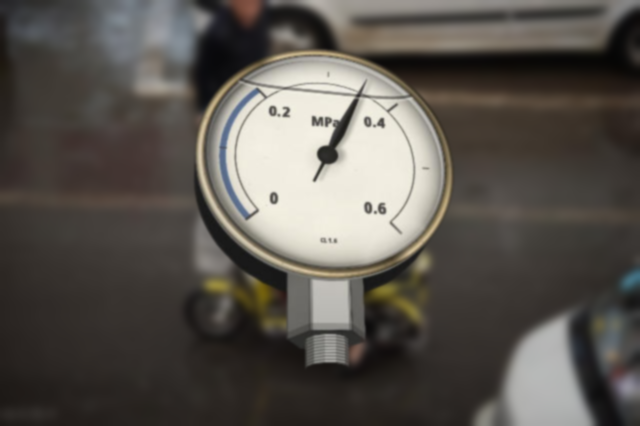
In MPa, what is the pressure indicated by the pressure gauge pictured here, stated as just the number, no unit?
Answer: 0.35
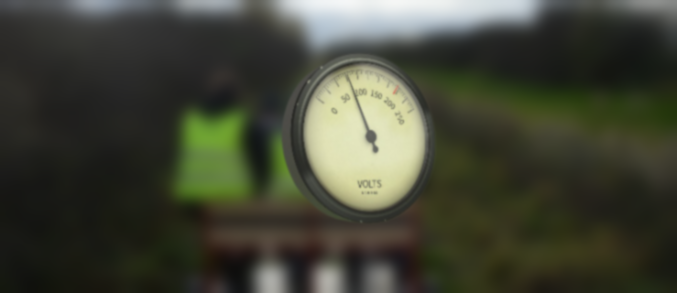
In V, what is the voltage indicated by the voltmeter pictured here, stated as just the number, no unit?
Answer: 75
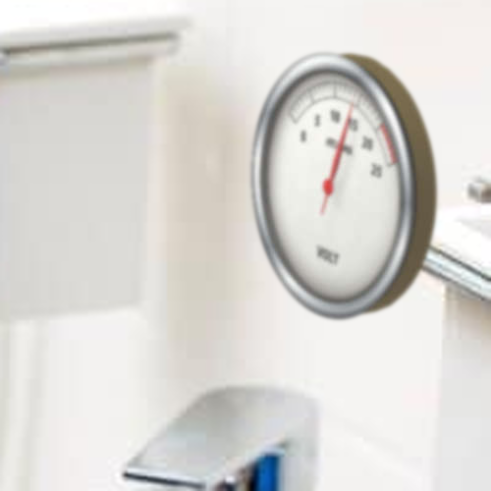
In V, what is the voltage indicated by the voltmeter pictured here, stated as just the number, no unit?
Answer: 15
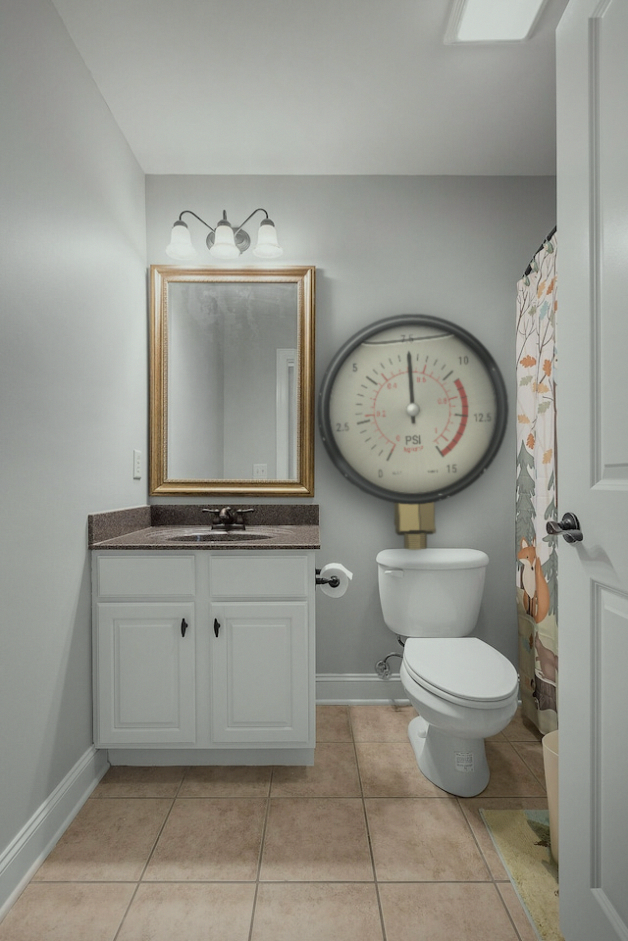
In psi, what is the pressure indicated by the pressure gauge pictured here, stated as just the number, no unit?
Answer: 7.5
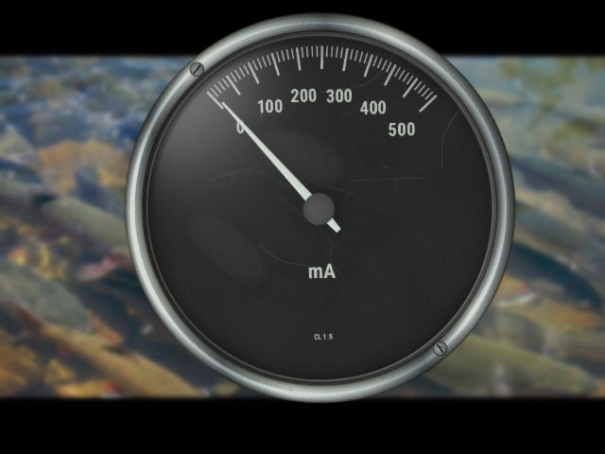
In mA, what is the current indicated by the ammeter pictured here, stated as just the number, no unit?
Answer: 10
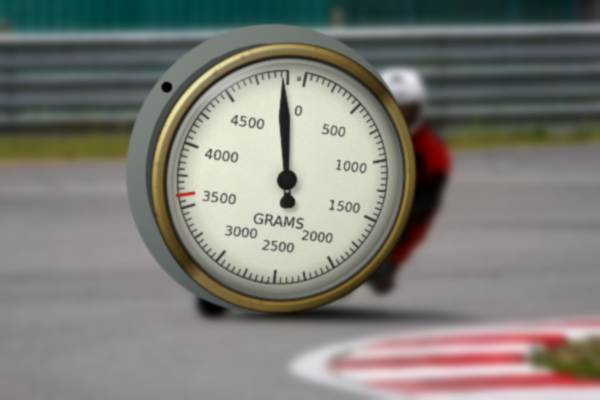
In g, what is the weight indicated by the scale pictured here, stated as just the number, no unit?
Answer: 4950
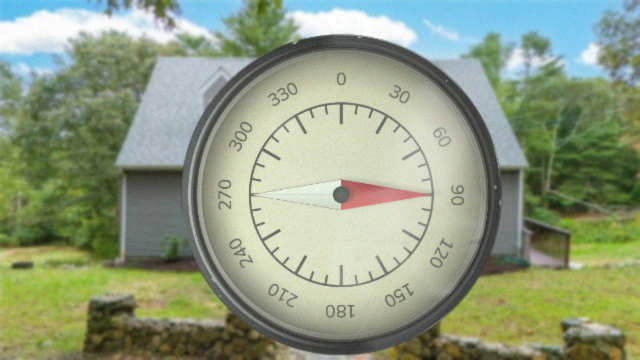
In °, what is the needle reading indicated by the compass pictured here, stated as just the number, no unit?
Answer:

--------

[Activity] Which lines in the rows above contain the word "pictured"? Identify each one and copy it out in full.

[Answer box]
In MPa, what is the pressure indicated by the pressure gauge pictured here, stated as just the number, no unit?
In V, what is the voltage indicated by the voltmeter pictured here, stated as just the number, no unit?
In V, what is the voltage indicated by the voltmeter pictured here, stated as just the number, no unit?
In psi, what is the pressure indicated by the pressure gauge pictured here, stated as just the number, no unit?
In mA, what is the current indicated by the ammeter pictured here, stated as just the number, no unit?
In g, what is the weight indicated by the scale pictured here, stated as just the number, no unit?
In °, what is the needle reading indicated by the compass pictured here, stated as just the number, no unit?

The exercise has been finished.